I was shocked. Really?
Meanwhile, I’m still waiting for the books I ordered weeks ago, the items I truly needed now – or even last month.
I guess this probably sounds quibblesome to many. A definite first-world problem. Maybe it’s selfish of me to wish I could have somehow deemed my books essential items. After all, they are what I am using to work on my mindset and my future wealth. I get that books aren’t at the top of many people’s priority lists. Screens are more an essential for most these days, and others have said that focusing long enough to read in these troubled times is impossible. But for me, books have been a saving grace. And for those who are isolating alone, I can imagine books can be essential for some.

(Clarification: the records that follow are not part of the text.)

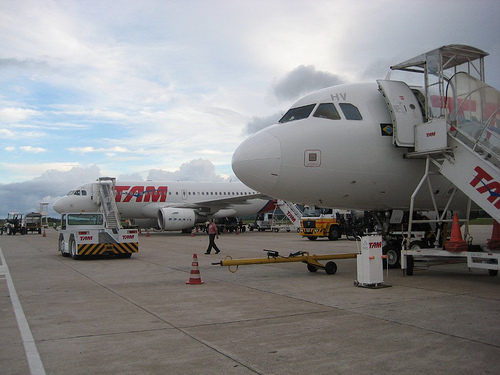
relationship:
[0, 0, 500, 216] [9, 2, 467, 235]
cloud in sky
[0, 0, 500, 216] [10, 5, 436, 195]
cloud in sky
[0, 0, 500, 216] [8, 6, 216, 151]
cloud in sky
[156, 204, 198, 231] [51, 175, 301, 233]
engine of airplane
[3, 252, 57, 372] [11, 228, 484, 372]
lines on pavement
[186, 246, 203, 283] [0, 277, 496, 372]
cone on pavement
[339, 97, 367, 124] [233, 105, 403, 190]
window in airplane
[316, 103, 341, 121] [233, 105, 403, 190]
window in airplane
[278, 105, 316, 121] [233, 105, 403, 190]
window in airplane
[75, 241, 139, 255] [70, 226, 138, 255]
stripes on back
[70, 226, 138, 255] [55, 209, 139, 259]
back of truck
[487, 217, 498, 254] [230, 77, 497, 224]
cone on side of plane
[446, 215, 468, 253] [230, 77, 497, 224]
cone on side of plane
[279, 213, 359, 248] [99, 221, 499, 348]
truck on runway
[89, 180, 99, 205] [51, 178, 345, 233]
open door of airplane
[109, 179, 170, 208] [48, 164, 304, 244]
text on plane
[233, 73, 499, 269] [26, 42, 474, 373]
airplane parked at airport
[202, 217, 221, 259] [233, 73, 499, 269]
man between airplane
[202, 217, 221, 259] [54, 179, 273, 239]
man between plane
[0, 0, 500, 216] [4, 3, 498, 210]
cloud in sky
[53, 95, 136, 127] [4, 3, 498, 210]
cloud in sky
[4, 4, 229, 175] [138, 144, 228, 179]
sky has clouds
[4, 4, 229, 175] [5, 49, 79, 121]
sky has clouds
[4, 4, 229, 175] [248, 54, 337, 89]
sky has clouds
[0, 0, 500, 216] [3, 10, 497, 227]
cloud in sky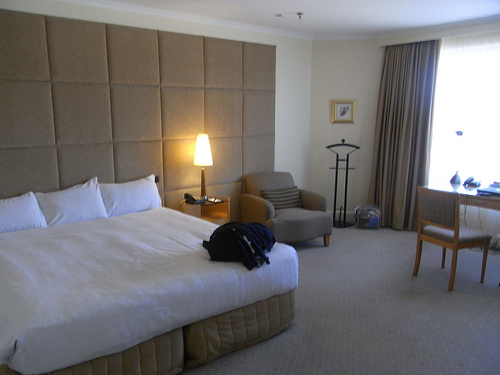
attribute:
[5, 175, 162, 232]
pillows — white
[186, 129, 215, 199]
lamp — on, brown, lit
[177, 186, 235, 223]
table — brown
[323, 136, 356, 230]
clothes stand — black, metal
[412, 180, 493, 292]
chair — wood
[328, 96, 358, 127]
picture — hanging, gold, square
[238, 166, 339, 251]
chair — brown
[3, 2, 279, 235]
wall panels — brown, gray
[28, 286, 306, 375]
bedskirt — tan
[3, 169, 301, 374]
bed — king-sized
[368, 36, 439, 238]
curtains — hanging, brown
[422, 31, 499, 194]
window — sunny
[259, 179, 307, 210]
pillow — rectangular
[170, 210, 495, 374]
carpet — gray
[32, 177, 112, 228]
pillow — white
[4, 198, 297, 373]
blanket — white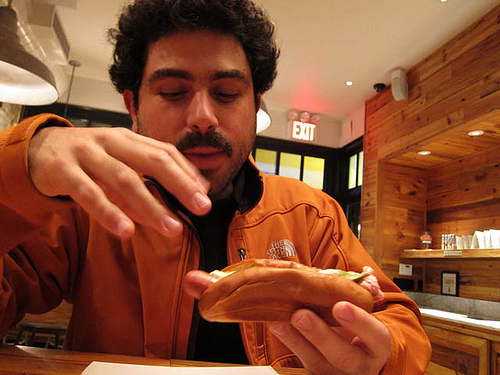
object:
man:
[0, 0, 434, 374]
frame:
[438, 269, 458, 297]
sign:
[291, 119, 316, 141]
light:
[249, 96, 272, 135]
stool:
[1, 299, 74, 349]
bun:
[196, 257, 373, 328]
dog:
[178, 258, 386, 324]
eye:
[209, 86, 241, 103]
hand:
[27, 126, 212, 240]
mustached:
[169, 129, 234, 158]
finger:
[60, 142, 135, 241]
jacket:
[0, 114, 433, 374]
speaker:
[388, 68, 410, 101]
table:
[0, 343, 318, 374]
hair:
[105, 0, 282, 115]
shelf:
[401, 247, 499, 260]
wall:
[58, 75, 341, 149]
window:
[252, 134, 336, 198]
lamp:
[0, 0, 58, 107]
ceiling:
[38, 0, 499, 120]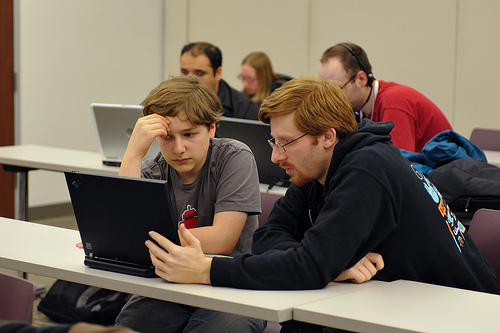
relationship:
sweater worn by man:
[371, 78, 456, 153] [316, 40, 455, 154]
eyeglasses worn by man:
[262, 127, 312, 154] [170, 73, 441, 282]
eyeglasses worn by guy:
[262, 127, 312, 154] [139, 73, 479, 310]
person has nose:
[117, 72, 264, 331] [168, 137, 190, 159]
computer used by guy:
[62, 162, 188, 282] [116, 66, 251, 254]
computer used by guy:
[210, 108, 293, 184] [311, 36, 473, 168]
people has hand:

Still, I can wait. What was sillier to me was my heavy, cumbersome box of Atomic Orange copy paper, which I didn’t need anytime soon, zipped to my home address like it was on the Pony Express. Can I find a way to trade my priorities? Or somehow push the paper down the delivery list so the urgently essential items (whatever those are) can get to their destinations more quickly?
But in the end, who decides what is essential? And why? It’s different around the world, and not without controversy. Amazon, who started out in the book industry, now has books as non-essential items. Amazon, you’ve forgotten where you came from! (The conspiracy theorist in me says, of course they don’t want us to read! Reading means we can think for ourselves! They’re trying to limit our access to information. And did I mention that the LIBRARIES ARE CLOSED??!?)
Calm down, Beth. Really though, it’s probably not much more than another shuffling sign of the times in the age of corona. And it brings a new appreciation for the conveniences I took for granted. And a whole lot of neon-colored paper collecting dust in the cupboard.